The new court filings are a vivid illustration of the way extremist militants in Iraq and Syria have been using antiquities to fund their campaign.

Three of the items were depicted in photographs found during a raid on the residence of Abu Sayyaf, the nom de guerre of a senior ISIL leader, in Deir Ezzor, Syria, in May 2015.

And all are believed to have been crafted in a workshop that produced gold jewellery for the elite Roman citizens of the city of Dura Europos, which once stood on the banks of the Euphrates in today’s Syria.

Jessie Liu, US attorney for the District of Columbia, said: “These court actions are the latest step in an ongoing effort to disrupt the ability of [ISIL] and other terrorist groups to finance their operations. “They reflect our determination to locate precious stolen antiquities and preserve the cultural heritage of ancient sites that fell under [ISIL’s] control.”

In the new filing, made in Washington, prosecutors allege there is probable cause to believe that ISIL tried to facilitate the transfer of a gold ring to a Syrian antiquities trafficker, who then sold it to a person in Turkey for a quarter of a million dollars.

The complaint adds that Turkish law enforcement officers later confiscated it.

A second suit dates to the raid that killed Abu Sayyaf, who was also known as Fathi Ben Awn Ben Jildi Murad Al Tunisi. At the time the operation was hailed for revealing significant information about the operational structure of Isis and Abu Sayyaf’s role in hostage taking and the group’s oil and gas activities.

US officials claimed it yielded more intelligence than any other raid in American special forces history.

Multiple documents written on ISIL letterheads were also recovered, according to the lawsuit. In them, Abu Sayyaf referred to himself as the President of the Ministry of Natural Resources Antiquities Department and discussed depositing the dollar proceeds of trafficking into the ISIL treasury.

Photographs taken from electronic media found at his home have revealed seven antiquities, which are now subject to US seizure.

A gold brooch dating to the third century AD featuring a cameo of Minerva or Athena is believed to be worth $20,000, while a necklace depicting the Roman emperor Gordian III is valued at $50,000.

Prosecutors believe the documentary style, lighting and focus of the photographs meant the items were destined to be marketed to international buyers.

At the height of its influence, ISIL controlled swathes of land across Syria and Iraq, including multiple Unesco World Heritage Sites and other locations known for their archaeological treasures.

Syria alone has 4,500 known archaeological sites.

The complaint states that ISIL created a sophisticated system for extracting wealth from these resources, including through the sale and trafficking of antiquities, which was used to directly finance ISIL.

Investigators believe stolen items were smuggled from ISIL territory across borders with Turkey and Lebanon, to be stored in warehouses in Europe and Asia before possibly reaching dealers in the West.

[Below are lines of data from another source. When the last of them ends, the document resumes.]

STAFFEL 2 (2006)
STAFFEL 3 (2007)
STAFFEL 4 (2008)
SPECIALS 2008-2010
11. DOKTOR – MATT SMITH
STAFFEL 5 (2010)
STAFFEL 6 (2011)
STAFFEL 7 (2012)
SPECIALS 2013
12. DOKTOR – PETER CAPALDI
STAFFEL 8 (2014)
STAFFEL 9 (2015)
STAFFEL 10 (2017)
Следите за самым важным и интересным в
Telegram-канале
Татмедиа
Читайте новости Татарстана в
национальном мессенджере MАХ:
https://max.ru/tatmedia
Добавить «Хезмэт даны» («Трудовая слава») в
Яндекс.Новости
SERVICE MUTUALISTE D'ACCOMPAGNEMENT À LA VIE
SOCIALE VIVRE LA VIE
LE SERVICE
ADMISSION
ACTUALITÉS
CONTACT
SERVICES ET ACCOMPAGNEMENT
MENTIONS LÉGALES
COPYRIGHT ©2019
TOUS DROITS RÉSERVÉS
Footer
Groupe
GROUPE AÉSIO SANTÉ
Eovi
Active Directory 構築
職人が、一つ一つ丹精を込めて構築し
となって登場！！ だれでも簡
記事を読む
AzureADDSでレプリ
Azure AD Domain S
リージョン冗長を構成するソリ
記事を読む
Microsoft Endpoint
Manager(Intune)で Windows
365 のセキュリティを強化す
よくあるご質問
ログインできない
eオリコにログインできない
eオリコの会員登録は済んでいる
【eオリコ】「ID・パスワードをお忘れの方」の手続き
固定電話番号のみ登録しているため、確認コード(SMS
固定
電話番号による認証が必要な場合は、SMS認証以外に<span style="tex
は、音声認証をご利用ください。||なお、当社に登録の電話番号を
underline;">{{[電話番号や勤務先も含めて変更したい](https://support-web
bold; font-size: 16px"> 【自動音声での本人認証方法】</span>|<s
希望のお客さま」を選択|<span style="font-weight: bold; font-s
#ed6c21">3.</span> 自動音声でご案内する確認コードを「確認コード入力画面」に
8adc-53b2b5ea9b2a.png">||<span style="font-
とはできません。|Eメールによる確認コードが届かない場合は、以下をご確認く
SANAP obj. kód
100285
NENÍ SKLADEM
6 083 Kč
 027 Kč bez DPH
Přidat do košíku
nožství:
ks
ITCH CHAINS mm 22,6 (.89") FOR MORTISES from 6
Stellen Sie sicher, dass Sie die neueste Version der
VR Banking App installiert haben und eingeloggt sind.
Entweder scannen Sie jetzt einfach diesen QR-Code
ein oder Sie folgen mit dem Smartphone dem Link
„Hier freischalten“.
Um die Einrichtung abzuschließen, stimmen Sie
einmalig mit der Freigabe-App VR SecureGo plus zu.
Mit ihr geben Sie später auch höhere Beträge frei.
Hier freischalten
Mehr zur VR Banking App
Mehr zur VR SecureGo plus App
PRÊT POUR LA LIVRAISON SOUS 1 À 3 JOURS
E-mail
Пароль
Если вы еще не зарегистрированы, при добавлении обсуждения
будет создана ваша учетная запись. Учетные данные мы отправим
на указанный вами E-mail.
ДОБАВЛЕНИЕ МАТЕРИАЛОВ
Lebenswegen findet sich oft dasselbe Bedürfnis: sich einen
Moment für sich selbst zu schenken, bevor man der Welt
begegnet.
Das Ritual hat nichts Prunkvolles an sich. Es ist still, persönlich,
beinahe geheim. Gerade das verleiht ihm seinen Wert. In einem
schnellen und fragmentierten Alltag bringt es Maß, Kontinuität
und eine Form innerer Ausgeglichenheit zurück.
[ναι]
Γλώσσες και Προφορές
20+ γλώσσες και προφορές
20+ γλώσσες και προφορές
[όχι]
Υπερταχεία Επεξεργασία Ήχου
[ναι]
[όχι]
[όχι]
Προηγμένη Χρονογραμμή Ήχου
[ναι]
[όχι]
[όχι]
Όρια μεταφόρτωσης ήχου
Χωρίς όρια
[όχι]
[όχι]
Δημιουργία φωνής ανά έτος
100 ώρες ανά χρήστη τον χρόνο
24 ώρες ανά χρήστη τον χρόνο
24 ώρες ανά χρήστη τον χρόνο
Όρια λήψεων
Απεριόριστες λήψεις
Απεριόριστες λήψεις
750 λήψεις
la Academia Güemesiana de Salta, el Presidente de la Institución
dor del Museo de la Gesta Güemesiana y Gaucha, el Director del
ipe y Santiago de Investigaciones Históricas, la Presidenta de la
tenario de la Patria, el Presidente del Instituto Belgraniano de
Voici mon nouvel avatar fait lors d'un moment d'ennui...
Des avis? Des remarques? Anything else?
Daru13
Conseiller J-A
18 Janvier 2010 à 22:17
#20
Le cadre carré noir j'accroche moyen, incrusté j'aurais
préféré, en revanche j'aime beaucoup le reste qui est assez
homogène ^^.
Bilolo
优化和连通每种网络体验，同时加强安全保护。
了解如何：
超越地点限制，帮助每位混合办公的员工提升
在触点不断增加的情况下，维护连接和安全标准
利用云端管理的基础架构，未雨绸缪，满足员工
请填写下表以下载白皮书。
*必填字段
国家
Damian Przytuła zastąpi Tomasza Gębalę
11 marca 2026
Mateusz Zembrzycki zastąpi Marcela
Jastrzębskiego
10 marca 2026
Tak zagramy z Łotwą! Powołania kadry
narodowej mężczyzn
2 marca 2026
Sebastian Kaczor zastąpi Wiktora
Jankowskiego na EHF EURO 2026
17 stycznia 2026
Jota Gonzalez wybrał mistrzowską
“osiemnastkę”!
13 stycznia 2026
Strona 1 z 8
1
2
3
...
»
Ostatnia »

The business was so sophisticated that locals were issued licences to dig for artefacts, according to a recent investigation by the Wall Street Journal. Finds would then be sold to ISIL at below market rates.

The operation was often overseen by foreign jihadists, who were considered less likely to try to steal valuable discoveries.

Estimates vary widely but experts broadly agree that the group has made tens of millions of dollars from the trade in looted treasure.

Under US law, all assets of a terrorist or terrorist organisation, and all assets “affording a source of influence” over any such group are subject to forfeiture, wherever they may be in the world.

Andrew Vale, assistant director in charge of the FBI’s Washington field office, said: “The FBI continues to work tirelessly with its partners to recover these precious antiquities stolen by [ISIL], who sold them on the black market in order to finance their terrorist operations.

“[ISIL] members extorted and threatened to arrest anyone outside of the terrorist organisation who attempted to excavate, sell or transport antiquities from the territory under their control.”